## [INSTRUCTION]
A verbatim reproduction of the lines below, from the line containing "Куртка зимняя женская" through the line containing "о сырье, а тот, у кого есть технологии его", both ends included, is the whole required output.

## [THE RECORDS]
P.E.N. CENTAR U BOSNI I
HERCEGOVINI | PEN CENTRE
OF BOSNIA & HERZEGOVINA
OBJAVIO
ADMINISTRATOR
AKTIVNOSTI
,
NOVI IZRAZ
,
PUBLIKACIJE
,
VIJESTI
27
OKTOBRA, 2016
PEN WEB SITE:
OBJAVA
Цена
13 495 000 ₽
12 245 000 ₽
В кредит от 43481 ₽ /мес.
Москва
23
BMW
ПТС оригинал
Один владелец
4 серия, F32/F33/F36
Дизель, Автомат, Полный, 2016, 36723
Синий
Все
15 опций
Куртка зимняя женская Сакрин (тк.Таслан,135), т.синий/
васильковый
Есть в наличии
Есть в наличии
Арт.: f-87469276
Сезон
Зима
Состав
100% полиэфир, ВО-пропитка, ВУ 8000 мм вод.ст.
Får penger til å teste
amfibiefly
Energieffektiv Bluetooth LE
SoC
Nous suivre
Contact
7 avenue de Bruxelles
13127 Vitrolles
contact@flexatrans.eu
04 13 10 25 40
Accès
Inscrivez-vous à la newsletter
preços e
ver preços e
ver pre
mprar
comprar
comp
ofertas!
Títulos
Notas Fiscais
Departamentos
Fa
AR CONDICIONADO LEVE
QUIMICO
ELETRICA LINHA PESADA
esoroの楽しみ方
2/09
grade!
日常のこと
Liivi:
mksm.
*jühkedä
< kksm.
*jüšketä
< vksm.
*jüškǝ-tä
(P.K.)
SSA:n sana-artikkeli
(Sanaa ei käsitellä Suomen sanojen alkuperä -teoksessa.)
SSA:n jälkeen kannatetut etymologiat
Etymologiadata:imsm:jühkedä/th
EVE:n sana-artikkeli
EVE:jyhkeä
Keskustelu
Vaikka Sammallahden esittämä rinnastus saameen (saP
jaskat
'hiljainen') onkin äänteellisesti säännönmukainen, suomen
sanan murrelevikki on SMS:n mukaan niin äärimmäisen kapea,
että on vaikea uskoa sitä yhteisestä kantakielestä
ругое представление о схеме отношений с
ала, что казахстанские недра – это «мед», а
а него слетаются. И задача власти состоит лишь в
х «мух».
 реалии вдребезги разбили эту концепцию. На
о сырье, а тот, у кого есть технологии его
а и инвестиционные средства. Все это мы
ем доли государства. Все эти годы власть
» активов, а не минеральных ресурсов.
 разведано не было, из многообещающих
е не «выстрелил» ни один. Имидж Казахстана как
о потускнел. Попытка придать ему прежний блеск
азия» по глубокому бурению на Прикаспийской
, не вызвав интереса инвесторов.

## [EXERCISE ANSWER]
Куртка зимняя женская Сакрин (тк.Таслан,135), т.синий/
васильковый
Есть в наличии
Есть в наличии
Арт.: f-87469276
Сезон
Зима
Состав
100% полиэфир, ВО-пропитка, ВУ 8000 мм вод.ст.
Får penger til å teste
amfibiefly
Energieffektiv Bluetooth LE
SoC
Nous suivre
Contact
7 avenue de Bruxelles
13127 Vitrolles
contact@flexatrans.eu
04 13 10 25 40
Accès
Inscrivez-vous à la newsletter
preços e
ver preços e
ver pre
mprar
comprar
comp
ofertas!
Títulos
Notas Fiscais
Departamentos
Fa
AR CONDICIONADO LEVE
QUIMICO
ELETRICA LINHA PESADA
esoroの楽しみ方
2/09
grade!
日常のこと
Liivi:
mksm.
*jühkedä
< kksm.
*jüšketä
< vksm.
*jüškǝ-tä
(P.K.)
SSA:n sana-artikkeli
(Sanaa ei käsitellä Suomen sanojen alkuperä -teoksessa.)
SSA:n jälkeen kannatetut etymologiat
Etymologiadata:imsm:jühkedä/th
EVE:n sana-artikkeli
EVE:jyhkeä
Keskustelu
Vaikka Sammallahden esittämä rinnastus saameen (saP
jaskat
'hiljainen') onkin äänteellisesti säännönmukainen, suomen
sanan murrelevikki on SMS:n mukaan niin äärimmäisen kapea,
että on vaikea uskoa sitä yhteisestä kantakielestä
ругое представление о схеме отношений с
ала, что казахстанские недра – это «мед», а
а него слетаются. И задача власти состоит лишь в
х «мух».
 реалии вдребезги разбили эту концепцию. На
о сырье, а тот, у кого есть технологии его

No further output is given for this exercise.